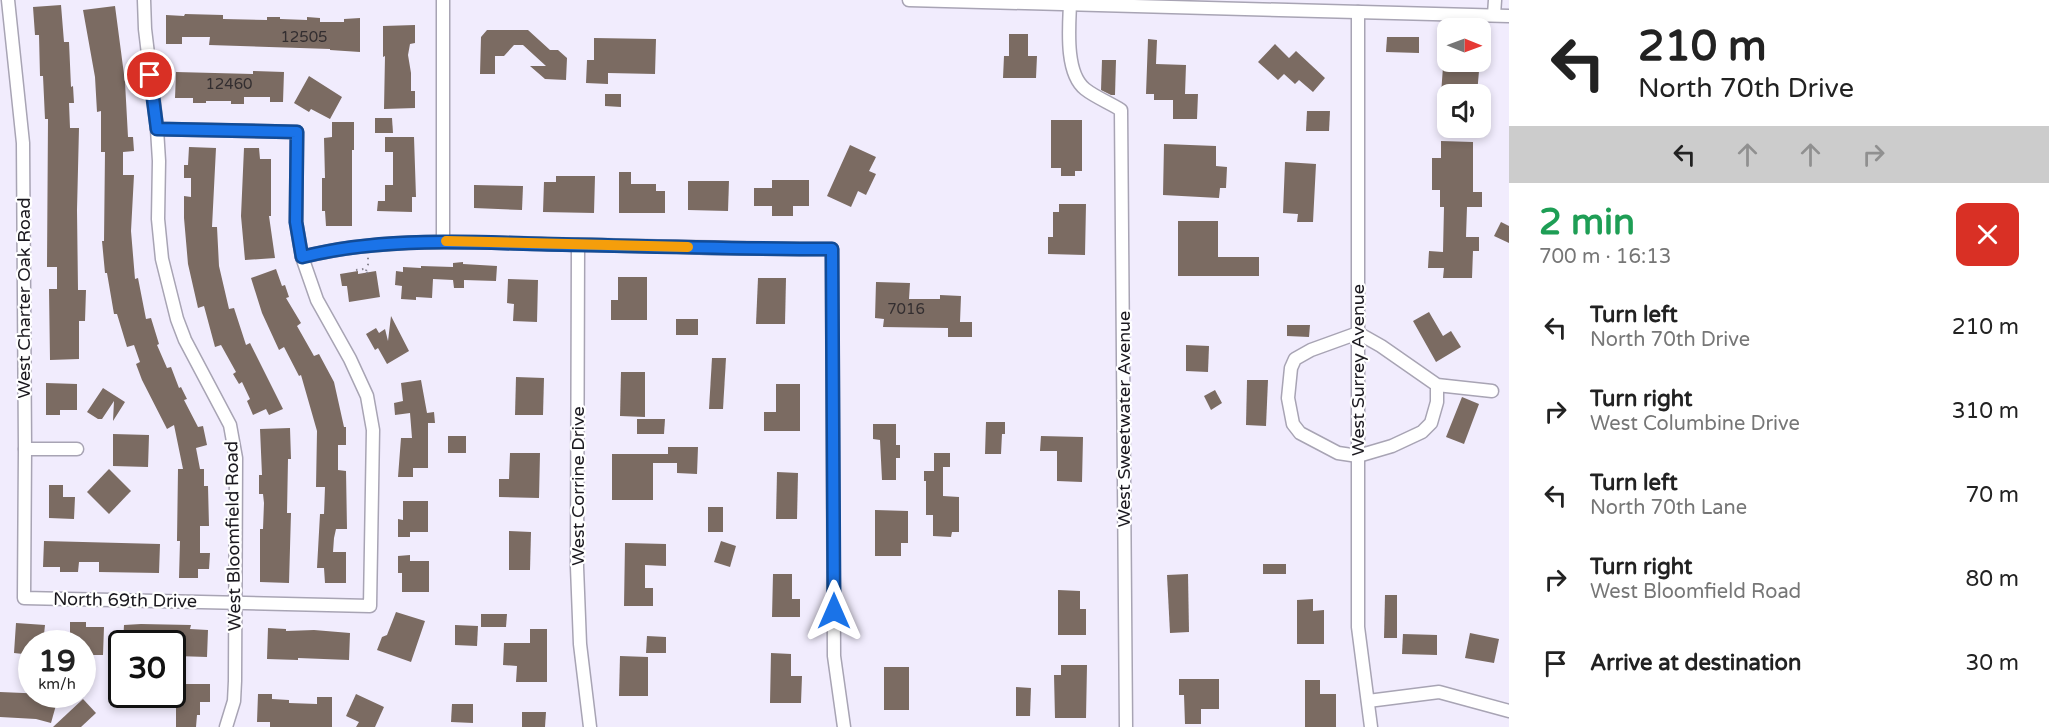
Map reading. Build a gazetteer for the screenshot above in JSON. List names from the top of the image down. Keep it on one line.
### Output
{"streets":{"street":["West Charter Oak Road","West Surrey Avenue","West Sweetwater Avenue","West Corrine Drive","West Bloomfield Road","North 69th Drive"]},"crossings":[["West Charter Oak Road","North 69th Drive"],["West Bloomfield Road","North 69th Drive"]],"house_numbers":["12505","12460","7016"],"north":"right","page":{"turn":["210 m","North 70th Drive"],"heading":["2 min","700 m · 16:13"],"list":[{"name":"Turn left","note":"North 70th Drive","value":"210 m"},{"name":"Turn right","note":"West Columbine Drive","value":"310 m"},{"name":"Turn left","note":"North 70th Lane","value":"70 m"},{"name":"Turn right","note":"West Bloomfield Road","value":"80 m"},{"name":"Arrive at destination","value":"30 m"}],"speed":"19 km/h","limit":"30"}}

····················

Your objective: Every line above goes into the copy unchanged; the pictures do not.

Result:
Map reading. Build a gazetteer for the screenshot above in JSON. List names from the top of the image down. Keep it on one line.
### Output
{"streets":{"street":["West Charter Oak Road","West Surrey Avenue","West Sweetwater Avenue","West Corrine Drive","West Bloomfield Road","North 69th Drive"]},"crossings":[["West Charter Oak Road","North 69th Drive"],["West Bloomfield Road","North 69th Drive"]],"house_numbers":["12505","12460","7016"],"north":"right","page":{"turn":["210 m","North 70th Drive"],"heading":["2 min","700 m · 16:13"],"list":[{"name":"Turn left","note":"North 70th Drive","value":"210 m"},{"name":"Turn right","note":"West Columbine Drive","value":"310 m"},{"name":"Turn left","note":"North 70th Lane","value":"70 m"},{"name":"Turn right","note":"West Bloomfield Road","value":"80 m"},{"name":"Arrive at destination","value":"30 m"}],"speed":"19 km/h","limit":"30"}}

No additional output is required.